- Task data -
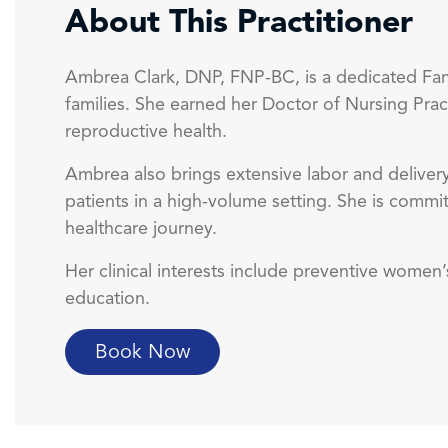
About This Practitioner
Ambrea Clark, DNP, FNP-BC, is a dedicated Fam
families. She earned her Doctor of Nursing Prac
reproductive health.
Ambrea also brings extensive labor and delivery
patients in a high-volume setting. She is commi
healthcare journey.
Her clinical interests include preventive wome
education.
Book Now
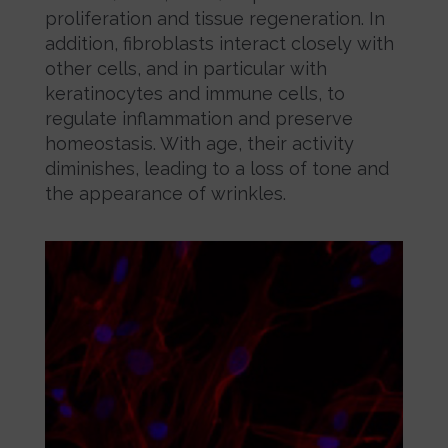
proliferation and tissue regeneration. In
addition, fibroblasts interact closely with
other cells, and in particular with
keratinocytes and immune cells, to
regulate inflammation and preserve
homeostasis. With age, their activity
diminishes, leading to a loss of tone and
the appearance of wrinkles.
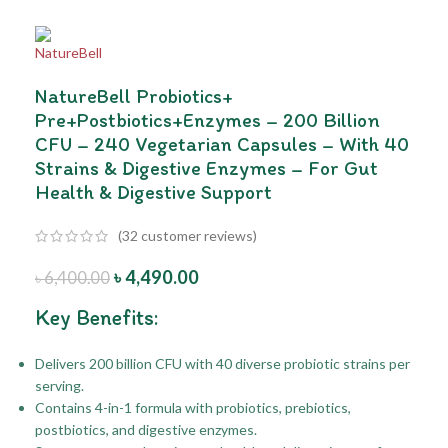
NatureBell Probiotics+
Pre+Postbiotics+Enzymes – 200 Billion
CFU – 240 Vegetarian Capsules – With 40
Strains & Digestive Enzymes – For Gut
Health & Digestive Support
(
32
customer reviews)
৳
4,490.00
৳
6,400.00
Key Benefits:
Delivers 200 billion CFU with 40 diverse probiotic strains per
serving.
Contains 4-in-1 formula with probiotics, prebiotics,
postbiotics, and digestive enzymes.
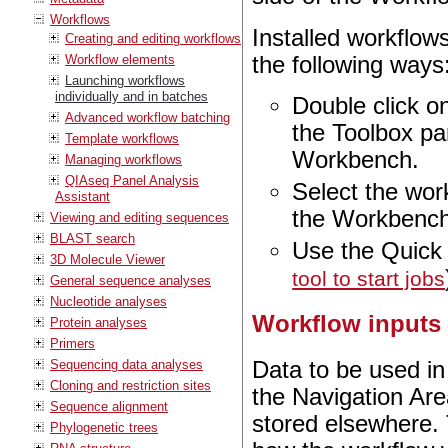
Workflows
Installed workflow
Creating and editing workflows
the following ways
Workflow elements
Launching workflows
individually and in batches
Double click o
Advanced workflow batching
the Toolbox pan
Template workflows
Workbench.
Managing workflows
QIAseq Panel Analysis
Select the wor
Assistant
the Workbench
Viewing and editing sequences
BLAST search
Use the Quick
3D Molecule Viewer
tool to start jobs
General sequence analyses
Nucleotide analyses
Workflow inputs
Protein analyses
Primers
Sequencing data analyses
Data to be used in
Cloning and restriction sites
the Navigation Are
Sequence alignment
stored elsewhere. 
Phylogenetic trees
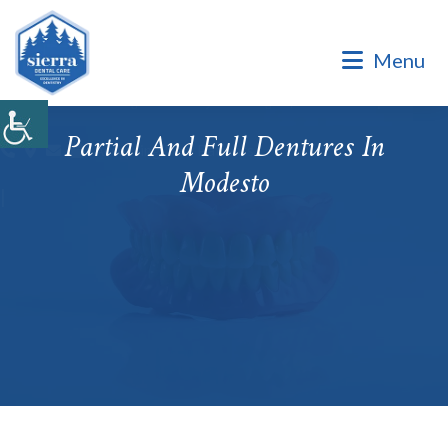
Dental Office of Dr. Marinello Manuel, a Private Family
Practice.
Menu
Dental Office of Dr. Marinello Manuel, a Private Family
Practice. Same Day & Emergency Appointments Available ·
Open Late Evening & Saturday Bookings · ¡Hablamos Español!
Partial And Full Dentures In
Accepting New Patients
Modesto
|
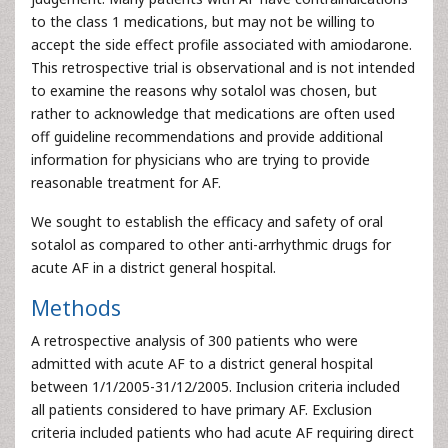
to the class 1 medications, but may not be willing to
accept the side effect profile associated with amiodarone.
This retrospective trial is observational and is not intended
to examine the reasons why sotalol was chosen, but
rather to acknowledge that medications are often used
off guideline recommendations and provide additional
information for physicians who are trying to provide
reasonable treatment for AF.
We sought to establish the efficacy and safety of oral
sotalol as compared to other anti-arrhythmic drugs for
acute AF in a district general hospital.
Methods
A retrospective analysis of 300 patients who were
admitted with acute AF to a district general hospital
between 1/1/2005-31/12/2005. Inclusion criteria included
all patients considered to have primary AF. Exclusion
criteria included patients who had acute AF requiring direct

- Work to be completed -
Across the material, report every line that has the word "retrospective".

- Worked solution -
This retrospective trial is observational and is not intended
A retrospective analysis of 300 patients who were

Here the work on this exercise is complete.